CityTaps employs a meter-as-a-service model. Our unique customer management system supports the utility’s water monitoring and revenue collection processes. CityTaps is also responsible for collecting mobile payments from end-users via our platform. From these funds, CityTaps shares revenues with the water utility–we get paid when the utility gets paid, which is when people have water at home. As a startup, we are financed by grants, competitions, and some equity investors.
Who do you partner with?
We partner with water utilities to help them improve their cash flows and balance sheets. With CityTaps, utilities can serve all their customers more efficiently, expand coverage, and access new sources of financing for their capital projects. Our system helps utilities become financially independent and able to invest in infrastructure for at-home water service to even the poorest residents.
What is the potential for CityTaps in developing cities around the world, are there any prerequisites?
Scaling our solution requires deployment in the growing urban centre of the developing world. While in dire need of innovation, this industry can be slower than most to adopt new technology. Our main challenge is proving the value to the utilities.
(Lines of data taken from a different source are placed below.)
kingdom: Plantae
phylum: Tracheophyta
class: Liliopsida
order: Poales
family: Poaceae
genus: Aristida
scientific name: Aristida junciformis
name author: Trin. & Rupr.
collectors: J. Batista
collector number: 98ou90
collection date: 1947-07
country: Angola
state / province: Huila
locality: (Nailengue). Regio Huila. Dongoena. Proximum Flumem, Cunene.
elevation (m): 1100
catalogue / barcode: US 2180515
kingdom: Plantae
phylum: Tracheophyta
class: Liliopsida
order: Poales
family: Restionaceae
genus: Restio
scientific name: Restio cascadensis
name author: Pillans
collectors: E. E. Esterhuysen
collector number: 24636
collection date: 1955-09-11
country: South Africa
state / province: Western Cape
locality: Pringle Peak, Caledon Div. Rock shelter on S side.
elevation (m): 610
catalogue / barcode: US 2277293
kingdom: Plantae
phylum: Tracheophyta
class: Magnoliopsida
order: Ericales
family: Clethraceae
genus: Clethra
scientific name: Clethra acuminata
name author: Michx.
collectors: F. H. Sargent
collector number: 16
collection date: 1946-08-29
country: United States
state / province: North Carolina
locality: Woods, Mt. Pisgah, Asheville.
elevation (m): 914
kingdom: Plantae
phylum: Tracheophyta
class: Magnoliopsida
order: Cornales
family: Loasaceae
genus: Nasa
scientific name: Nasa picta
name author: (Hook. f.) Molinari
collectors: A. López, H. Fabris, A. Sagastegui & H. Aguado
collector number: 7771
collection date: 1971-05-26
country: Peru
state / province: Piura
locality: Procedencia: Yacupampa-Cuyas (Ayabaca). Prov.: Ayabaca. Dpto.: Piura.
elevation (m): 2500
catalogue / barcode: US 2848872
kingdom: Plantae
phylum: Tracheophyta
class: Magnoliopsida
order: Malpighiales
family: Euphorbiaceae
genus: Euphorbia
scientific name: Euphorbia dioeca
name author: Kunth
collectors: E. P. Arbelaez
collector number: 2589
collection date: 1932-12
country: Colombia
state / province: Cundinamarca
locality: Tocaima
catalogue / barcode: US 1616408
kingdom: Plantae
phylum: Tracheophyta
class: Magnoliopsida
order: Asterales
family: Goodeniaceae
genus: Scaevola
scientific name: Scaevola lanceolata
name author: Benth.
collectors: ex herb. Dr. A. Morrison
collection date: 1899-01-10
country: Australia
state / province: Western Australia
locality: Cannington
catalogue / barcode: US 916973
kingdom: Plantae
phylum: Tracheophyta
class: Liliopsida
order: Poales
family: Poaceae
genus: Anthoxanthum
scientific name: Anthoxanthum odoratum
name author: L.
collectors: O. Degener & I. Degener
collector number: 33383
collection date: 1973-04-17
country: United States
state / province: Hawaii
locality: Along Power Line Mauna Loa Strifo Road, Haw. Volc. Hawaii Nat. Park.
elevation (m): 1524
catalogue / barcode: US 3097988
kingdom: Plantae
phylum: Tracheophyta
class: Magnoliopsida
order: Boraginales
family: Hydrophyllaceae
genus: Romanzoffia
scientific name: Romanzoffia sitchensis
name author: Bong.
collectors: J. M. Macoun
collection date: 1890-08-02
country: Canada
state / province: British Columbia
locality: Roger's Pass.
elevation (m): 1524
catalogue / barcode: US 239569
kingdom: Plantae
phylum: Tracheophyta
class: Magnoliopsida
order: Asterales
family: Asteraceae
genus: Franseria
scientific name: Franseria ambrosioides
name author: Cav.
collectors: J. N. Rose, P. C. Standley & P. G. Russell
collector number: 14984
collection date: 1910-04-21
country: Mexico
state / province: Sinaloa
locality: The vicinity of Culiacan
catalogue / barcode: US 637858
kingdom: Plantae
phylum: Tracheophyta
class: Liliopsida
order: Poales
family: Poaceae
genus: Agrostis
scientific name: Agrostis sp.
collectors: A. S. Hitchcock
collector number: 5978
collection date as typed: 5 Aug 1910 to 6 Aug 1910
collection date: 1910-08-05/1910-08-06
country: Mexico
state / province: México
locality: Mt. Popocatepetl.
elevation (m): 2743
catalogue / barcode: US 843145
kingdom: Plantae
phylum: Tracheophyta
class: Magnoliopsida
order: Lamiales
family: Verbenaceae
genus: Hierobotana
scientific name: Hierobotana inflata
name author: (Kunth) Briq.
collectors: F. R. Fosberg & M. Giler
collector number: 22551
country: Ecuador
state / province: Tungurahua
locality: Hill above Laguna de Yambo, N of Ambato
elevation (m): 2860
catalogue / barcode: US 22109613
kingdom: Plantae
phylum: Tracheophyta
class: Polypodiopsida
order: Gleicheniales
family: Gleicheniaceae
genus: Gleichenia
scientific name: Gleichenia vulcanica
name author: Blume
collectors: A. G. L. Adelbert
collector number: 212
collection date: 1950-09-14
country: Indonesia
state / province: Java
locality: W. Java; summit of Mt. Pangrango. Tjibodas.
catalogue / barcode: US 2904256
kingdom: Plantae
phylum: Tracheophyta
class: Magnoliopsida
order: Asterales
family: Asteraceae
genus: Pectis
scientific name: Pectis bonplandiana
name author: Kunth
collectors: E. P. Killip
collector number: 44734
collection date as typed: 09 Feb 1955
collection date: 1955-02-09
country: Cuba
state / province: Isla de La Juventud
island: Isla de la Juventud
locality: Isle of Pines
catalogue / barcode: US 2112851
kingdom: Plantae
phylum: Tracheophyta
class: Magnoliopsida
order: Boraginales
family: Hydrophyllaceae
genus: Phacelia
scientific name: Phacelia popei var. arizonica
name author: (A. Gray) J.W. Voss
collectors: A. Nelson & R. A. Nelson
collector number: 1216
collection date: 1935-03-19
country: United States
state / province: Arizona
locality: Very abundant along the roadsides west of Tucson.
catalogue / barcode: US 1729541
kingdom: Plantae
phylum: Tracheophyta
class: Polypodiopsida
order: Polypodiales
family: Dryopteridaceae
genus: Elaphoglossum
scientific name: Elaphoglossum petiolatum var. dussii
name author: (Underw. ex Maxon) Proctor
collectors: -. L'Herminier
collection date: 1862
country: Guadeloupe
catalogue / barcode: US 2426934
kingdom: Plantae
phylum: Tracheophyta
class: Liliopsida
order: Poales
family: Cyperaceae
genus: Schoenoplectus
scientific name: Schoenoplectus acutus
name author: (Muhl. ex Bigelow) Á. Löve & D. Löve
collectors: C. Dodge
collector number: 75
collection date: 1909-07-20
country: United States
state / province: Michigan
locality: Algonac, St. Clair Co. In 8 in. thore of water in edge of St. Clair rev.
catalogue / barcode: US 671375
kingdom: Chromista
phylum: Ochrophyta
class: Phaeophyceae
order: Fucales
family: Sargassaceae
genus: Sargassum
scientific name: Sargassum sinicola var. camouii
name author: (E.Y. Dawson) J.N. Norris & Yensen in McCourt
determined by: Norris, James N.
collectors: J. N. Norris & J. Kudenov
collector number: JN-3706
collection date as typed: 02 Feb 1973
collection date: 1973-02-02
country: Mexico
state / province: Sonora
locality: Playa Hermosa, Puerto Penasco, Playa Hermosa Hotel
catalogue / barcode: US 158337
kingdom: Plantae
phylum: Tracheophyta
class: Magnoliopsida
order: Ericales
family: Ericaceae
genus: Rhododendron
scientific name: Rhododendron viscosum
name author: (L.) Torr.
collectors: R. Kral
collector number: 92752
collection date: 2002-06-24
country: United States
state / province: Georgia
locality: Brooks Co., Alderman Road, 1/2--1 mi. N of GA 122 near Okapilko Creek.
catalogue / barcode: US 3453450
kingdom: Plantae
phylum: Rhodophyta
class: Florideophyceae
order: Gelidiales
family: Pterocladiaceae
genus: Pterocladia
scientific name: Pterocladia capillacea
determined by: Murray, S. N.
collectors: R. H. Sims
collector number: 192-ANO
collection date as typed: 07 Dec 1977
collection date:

The only prerequisite is a utility interested in improving and expanding its service.
Can CityTaps only be achieved due to the technology available to us today, like the cloud, mobile phones and IoT?
CityTaps’ solution, CTSuite, offers the world’s only smart and prepaid water meter system that fully automates a water utility’s metering and payment processes. As such, CTSuite is dependent on technologies available to us today in order to offer a pay-as-you-go (PAYG) at-home water service using mobile money integrated with prepaid smart meters (CTMeter) and a companion software management system (CTCloud). We leverage the power of the IoT, hardware sensors, mobile phones (smartphones not required), and cloud-based software–all adapted for use in the developing world–to create the largest social impact possible. The CTSuite allows the utility to track customer behaviour and gain new insights from big data analysis and visualisation not otherwise available in customer management systems.
Where do you see CityTaps in five years’ time?
Based on the success of our pilot in Niamey, CTSuite has gathered serious interest from private and public water utility companies in sub-Saharan Africa and the developing world. We plan to deploy 2,000 to 3,000 CTSuites over the next 12 months, on our way to 100,000 in four years and 10 million in 10 years. CityTaps’ innovative solution has the potential to dramatically and quantifiably improve the lives and well-being of a billion people who do not have access to water in the home. It is our goal to work together with water utilities, impact investors, municipalities, and international financial institutions to make access to running water in every urban home a reality.